- _Requirement A_
Change "empathetic understanding" to "compassionate listening" in the suicide prevention essay from "Suicide is a" to "to depression symptoms.", and write out that passage.
- _Requirement B_
In the suicide prevention essay:
(i) What rank does suicide hold among causes of death in Colorado?
(ii) In which publication did the article "The Social Cure" appear?
(iii) About how many people took part in the study that article describes?

++++ Study text ++++

A Therapist's Thoughts on Suicide Prevention

Michael Driscoll, LPC

 

 

 

 

 

 

 

 

 

 

 

 

 

2020.  Ah, what a year.  It feels like Murphy’s Law has been in full force.  In the midst of a global pandemic of historical proportions, our nation has faced increasing political turmoil, competing ideologies locked in civil conflict, an economic downturn not seen since the Great Depression and, of course, murder hornets.  As we do our best to get through these societal and environmental challenges, we must not lose sight that suicide remains the tenth leading cause of death in the United States - seventh in Colorado.  Given the recent and long-term problems faced by our country, this issue may be more prevalent than ever. 

Suicide is a difficult topic to discuss and often related to a mental health issue such as Major Depressive Disorder, unbearable mental anguish and pain.  Depression is a disease like any other.  It can occur with sudden rapid shifts in a person’s life or with a prolonged chronic health condition lasting months or years.  No one chooses to develop a disease, but we attempt to deal with it in the best ways we can.  Depression is no different. People with depression respond well to social connectedness and conversations supported by empathetic understanding.  Loneliness and isolation are common precursors to depression symptoms. 

In an article “The Social Cure” published in Scientific American, one study of some 1400 people indicated that loneliness was often a big predictor of depression, occurring in about one in four older adults.  On the flip side however, depression and anxiety plummeted the more social connectedness the person felt, such as engaging in multiple group activities.  Even better, it didn’t matter what kind of groups the person was involved in … could be sports, birdwatching, painting, behavioral health groups, or just about anything.  The more groups and social connectedness, the better the participants felt.  This speaks strongly to the power of social connection and its healing impact on depression, loneliness, and suicidal thinking.

++++ Available data ++++

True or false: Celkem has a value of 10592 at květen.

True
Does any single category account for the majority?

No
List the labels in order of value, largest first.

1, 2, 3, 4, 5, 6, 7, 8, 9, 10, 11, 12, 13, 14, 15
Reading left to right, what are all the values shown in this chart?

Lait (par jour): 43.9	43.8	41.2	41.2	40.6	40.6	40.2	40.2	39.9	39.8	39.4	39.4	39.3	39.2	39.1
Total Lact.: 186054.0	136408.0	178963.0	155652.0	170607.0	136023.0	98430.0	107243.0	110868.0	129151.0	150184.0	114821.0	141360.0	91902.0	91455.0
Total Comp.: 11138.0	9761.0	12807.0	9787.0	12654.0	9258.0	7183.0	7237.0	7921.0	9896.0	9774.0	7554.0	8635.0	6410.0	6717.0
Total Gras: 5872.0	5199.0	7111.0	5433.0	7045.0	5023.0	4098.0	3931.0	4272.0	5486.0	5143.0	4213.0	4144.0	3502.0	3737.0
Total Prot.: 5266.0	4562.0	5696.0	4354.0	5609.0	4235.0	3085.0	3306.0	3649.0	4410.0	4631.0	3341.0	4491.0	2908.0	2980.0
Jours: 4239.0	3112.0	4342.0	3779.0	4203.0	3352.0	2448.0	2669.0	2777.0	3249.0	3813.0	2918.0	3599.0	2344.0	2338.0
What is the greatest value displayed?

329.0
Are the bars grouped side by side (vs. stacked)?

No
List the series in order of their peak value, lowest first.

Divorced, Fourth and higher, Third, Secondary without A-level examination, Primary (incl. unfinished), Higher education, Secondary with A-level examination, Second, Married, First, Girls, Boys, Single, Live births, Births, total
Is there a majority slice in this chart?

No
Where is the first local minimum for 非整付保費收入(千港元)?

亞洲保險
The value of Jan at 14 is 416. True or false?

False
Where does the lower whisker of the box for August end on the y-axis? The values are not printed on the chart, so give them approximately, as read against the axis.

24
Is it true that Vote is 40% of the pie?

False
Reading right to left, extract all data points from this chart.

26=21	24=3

++++

- _Response area A_
Suicide is a difficult topic to discuss and often related to a mental health issue such as Major Depressive Disorder, unbearable mental anguish and pain.  Depression is a disease like any other.  It can occur with sudden rapid shifts in a person’s life or with a prolonged chronic health condition lasting months or years.  No one chooses to develop a disease, but we attempt to deal with it in the best ways we can.  Depression is no different. People with depression respond well to social connectedness and conversations supported by compassionate listening.  Loneliness and isolation are common precursors to depression symptoms.

- _Response area B_
(i) Seventh
(ii) Scientific American
(iii) Some 1400